In its latest data breach, AT&T said, it found the customers' information on the so-called "dark web" where hackers often post and sell sensitive information.
The 2019 customer information includes many Social Security numbers and four-digit pass codes.
Affected folks are or will be notified by AT&T by email or letters that their four-digit pass codes have already been changed and that it will pay for credit monitoring services as warranted.
Cybersecurity firm Deepwatch, helps companies monitor, detect, stop or mitigate as well as survive cyber-attacks. "They need an advocate who can help the companies secure the data better. They also need an advocate who can make it harder on those malicious," said Deepwatch Executive Bill Bernard.

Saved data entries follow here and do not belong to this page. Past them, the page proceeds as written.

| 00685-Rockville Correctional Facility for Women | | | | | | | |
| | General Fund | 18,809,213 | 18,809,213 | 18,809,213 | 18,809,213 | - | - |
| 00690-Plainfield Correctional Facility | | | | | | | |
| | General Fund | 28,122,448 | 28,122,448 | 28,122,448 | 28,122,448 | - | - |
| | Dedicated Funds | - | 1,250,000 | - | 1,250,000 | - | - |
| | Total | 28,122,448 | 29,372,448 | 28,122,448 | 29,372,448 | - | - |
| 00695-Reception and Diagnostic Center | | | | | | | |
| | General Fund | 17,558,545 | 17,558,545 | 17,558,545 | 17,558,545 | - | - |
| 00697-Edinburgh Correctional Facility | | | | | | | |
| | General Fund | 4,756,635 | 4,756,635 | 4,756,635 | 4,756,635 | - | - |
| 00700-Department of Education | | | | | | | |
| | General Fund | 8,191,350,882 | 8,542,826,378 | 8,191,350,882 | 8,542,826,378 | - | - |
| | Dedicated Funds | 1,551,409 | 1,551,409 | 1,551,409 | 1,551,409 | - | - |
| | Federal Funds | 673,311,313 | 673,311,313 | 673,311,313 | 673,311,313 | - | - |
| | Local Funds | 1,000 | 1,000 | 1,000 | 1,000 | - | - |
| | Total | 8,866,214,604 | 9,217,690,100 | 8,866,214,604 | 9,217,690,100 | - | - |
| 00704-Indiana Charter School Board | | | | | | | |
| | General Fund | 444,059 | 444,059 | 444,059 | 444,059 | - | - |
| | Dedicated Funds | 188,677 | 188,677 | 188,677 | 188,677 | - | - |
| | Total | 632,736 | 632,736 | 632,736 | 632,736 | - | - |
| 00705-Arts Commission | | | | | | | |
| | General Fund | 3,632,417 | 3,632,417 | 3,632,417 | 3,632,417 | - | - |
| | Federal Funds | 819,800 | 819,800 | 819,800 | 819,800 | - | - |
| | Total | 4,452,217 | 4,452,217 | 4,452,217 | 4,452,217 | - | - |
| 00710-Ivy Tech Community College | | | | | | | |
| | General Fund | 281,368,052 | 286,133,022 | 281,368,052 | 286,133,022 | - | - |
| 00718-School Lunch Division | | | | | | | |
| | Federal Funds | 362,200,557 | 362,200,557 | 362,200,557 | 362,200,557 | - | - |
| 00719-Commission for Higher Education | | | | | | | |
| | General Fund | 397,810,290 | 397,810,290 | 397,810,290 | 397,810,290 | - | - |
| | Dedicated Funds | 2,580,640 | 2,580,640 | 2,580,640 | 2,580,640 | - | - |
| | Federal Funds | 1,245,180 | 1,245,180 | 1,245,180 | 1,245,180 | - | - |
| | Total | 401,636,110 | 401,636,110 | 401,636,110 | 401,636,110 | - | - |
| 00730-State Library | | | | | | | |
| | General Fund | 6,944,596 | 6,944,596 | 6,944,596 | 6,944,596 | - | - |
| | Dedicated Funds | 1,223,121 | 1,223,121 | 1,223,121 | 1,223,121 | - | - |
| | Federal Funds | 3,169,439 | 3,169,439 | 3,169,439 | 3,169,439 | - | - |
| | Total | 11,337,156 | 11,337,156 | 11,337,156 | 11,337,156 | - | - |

But, many companies, thirsting for additional profits, use and sell consumer data. That creates motherlodes of data, that bad guys turn into money either by selling it or using it to rob the victims directly. "One of the first rules of cybersecurity is: you can't lose what you don't have in the first place," said Bernard.
Cyber-services provider Termly calculates that from 2020 to 2023, the top five yearly incidents combined, beached, hacked or exposed 2.5 billion accounts. The all-time top ten incidents saw 9.4 billion victims from the likes of Yahoo, Facebook and others.

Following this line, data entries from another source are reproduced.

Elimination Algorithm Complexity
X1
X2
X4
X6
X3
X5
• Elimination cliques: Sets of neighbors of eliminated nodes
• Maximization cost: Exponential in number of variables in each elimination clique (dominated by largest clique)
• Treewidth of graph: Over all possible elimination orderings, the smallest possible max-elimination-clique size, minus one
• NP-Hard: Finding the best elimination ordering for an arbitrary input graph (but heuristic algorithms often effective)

FILE - A visitor walks past US multinational telecommunications AT&T logo. ( PAU BARRENA/AFP via Getty Images)
That number, though nowhere near the total number of big breaches, far, far exceeds the global population. Often, the worst offenders are in countries that sponsor or protect them.

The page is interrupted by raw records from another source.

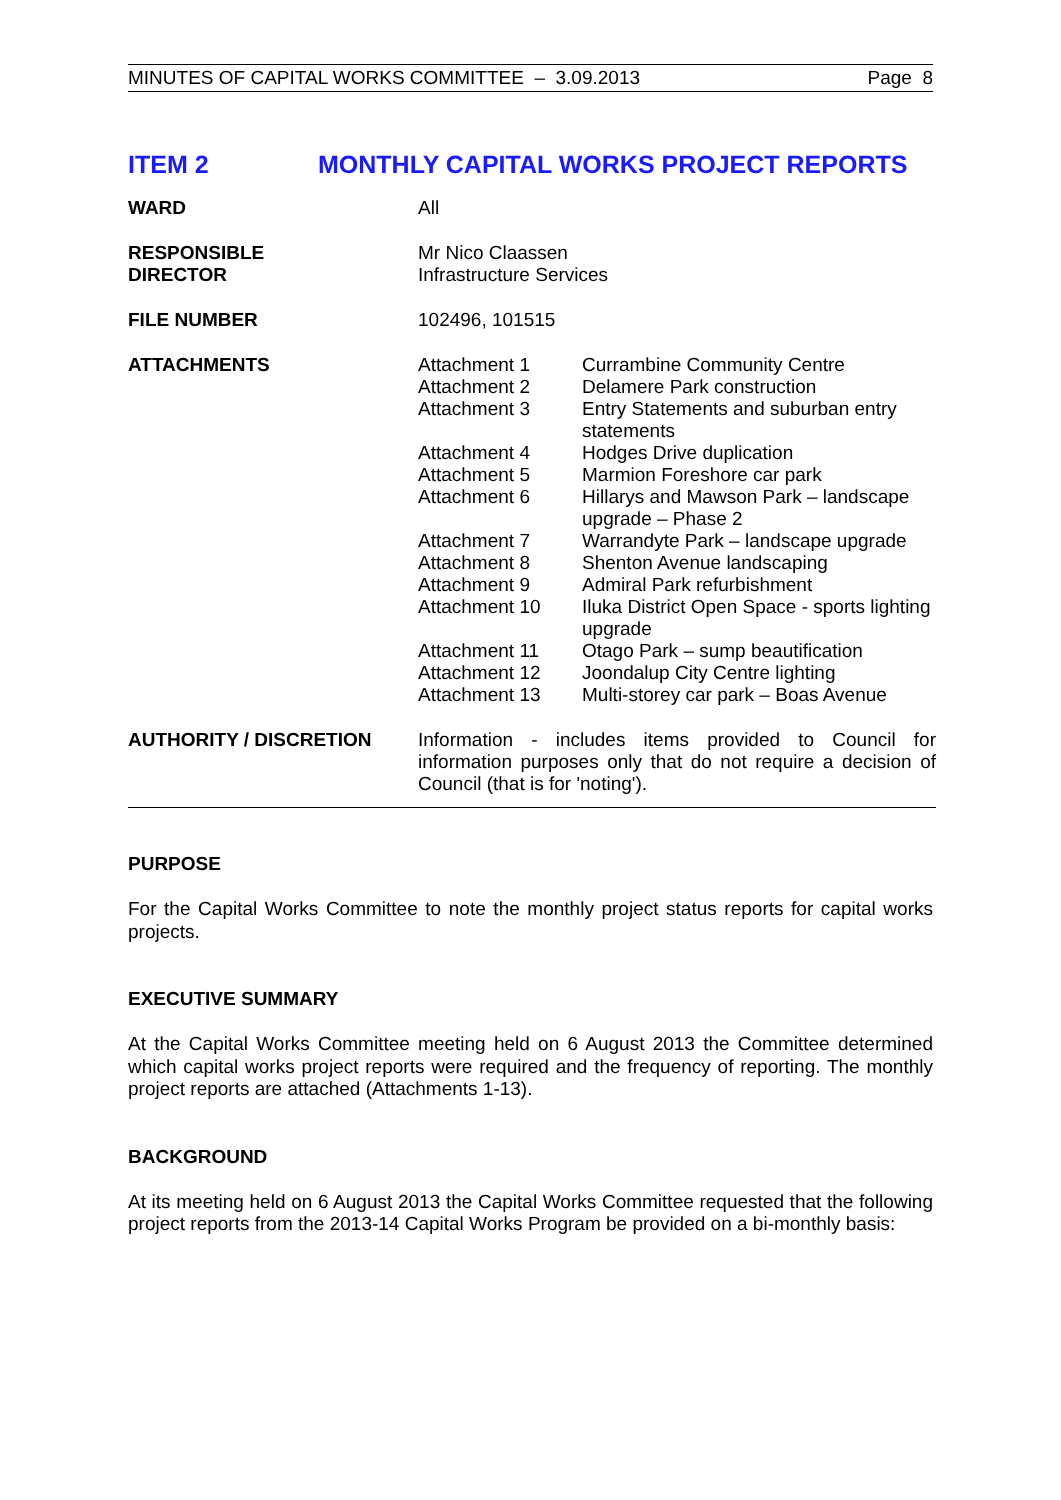MINUTES OF CAPITAL WORKS COMMITTEE – 3.09.2013 Page 8
ITEM 2 MONTHLY CAPITAL WORKS PROJECT REPORTS
| WARD | All | |
| RESPONSIBLE DIRECTOR | Mr Nico Claassen Infrastructure Services | |
| FILE NUMBER | 102496, 101515 | |
| ATTACHMENTS | Attachment 1 | Currambine Community Centre |
| | Attachment 2 | Delamere Park construction |
| | Attachment 3 | Entry Statements and suburban entry statements |
| | Attachment 4 | Hodges Drive duplication |
| | Attachment 5 | Marmion Foreshore car park |
| | Attachment 6 | Hillarys and Mawson Park – landscape upgrade – Phase 2 |
| | Attachment 7 | Warrandyte Park – landscape upgrade |
| | Attachment 8 | Shenton Avenue landscaping |
| | Attachment 9 | Admiral Park refurbishment |
| | Attachment 10 | Iluka District Open Space - sports lighting upgrade |
| | Attachment 11 | Otago Park – sump beautification |
| | Attachment 12 | Joondalup City Centre lighting |
| | Attachment 13 | Multi-storey car park – Boas Avenue |
| AUTHORITY / DISCRETION | Information - includes items provided to Council for information purposes only that do not require a decision of Council (that is for 'noting'). | |
PURPOSE
For the Capital Works Committee to note the monthly project status reports for capital works projects.
EXECUTIVE SUMMARY
At the Capital Works Committee meeting held on 6 August 2013 the Committee determined which capital works project reports were required and the frequency of reporting. The monthly project reports are attached (Attachments 1-13).
BACKGROUND
At its meeting held on 6 August 2013 the Capital Works Committee requested that the following project reports from the 2013-14 Capital Works Program be provided on a bi-monthly basis:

So, should the U.S. government launch massive cyber counterattacks? "I'm sure we have capabilities that we could choose to use. The question is one of escalation or reprisal," said Bernard.
What about giant corporations fighting back? "Suggesting that they get involved in any sort of counterattack, is frankly more than they have the resources, the time or the expertise to do. It's a bit of a game of Whack-A-Mole unfortunately," said Bernard.
Artificial intelligence is being brought into the cyberwars on both sides. "People fight people at one level but, it's also machine fighting machine at another level," said the cyber expert.
One suggestion: making Social Security accounts requires a personal PIN number. The other: individual biometrics.